» **EXERCISE INSTRUCTIONS**
The answer is a single figure: how many lines below contain the word "index".

(Data items)
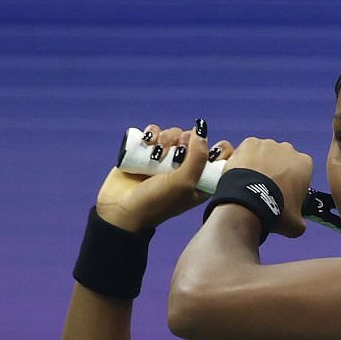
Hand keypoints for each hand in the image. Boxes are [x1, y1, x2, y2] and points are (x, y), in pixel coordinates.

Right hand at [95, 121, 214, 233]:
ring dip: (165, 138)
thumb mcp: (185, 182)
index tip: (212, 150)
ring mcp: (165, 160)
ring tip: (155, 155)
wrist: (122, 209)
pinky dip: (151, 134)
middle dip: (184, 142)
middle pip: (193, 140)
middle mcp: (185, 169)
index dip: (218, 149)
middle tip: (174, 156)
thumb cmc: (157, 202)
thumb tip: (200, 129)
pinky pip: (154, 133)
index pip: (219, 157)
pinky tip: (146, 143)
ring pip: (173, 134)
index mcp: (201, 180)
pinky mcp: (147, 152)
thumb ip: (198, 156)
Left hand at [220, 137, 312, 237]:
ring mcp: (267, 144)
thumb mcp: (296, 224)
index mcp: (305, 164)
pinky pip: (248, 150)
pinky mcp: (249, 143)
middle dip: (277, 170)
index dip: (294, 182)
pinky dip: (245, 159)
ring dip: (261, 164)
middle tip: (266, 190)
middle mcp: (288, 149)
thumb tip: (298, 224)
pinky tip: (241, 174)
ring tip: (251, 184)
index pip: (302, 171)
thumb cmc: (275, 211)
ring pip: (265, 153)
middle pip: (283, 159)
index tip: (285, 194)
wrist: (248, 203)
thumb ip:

* * *

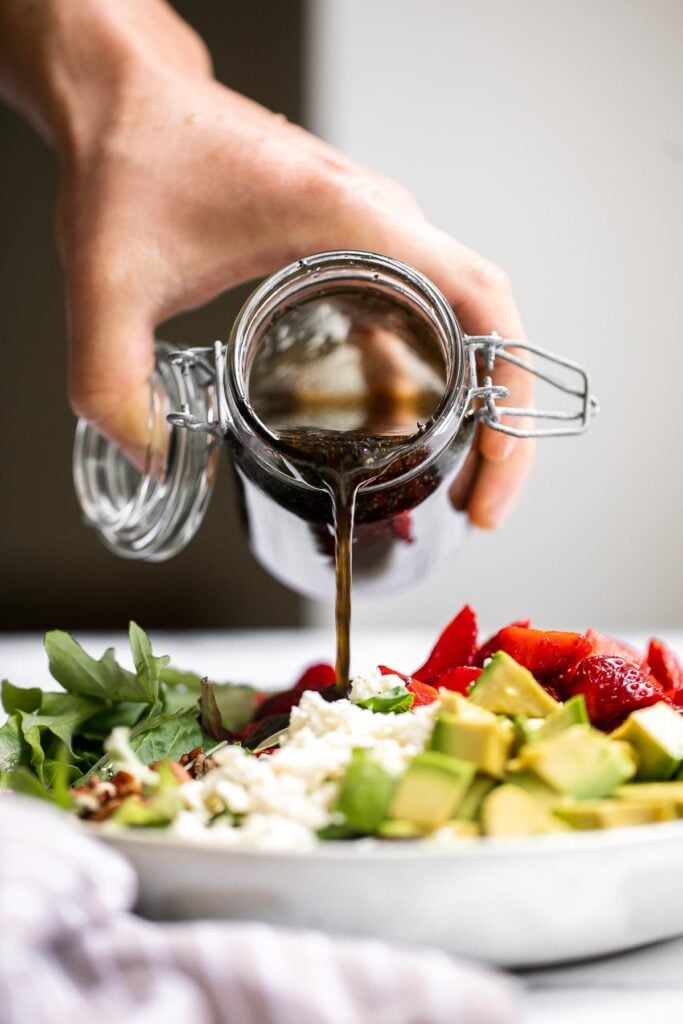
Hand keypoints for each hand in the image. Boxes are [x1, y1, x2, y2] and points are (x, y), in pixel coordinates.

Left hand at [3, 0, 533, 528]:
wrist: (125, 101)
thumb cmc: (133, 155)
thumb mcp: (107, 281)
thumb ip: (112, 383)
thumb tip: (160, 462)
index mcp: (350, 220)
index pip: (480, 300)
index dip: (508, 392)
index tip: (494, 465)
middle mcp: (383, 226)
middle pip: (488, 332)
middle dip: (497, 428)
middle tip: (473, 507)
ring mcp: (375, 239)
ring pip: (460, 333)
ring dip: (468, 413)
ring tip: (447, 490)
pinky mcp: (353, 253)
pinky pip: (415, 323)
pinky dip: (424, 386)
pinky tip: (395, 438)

» **EXPECTED OUTPUT**
12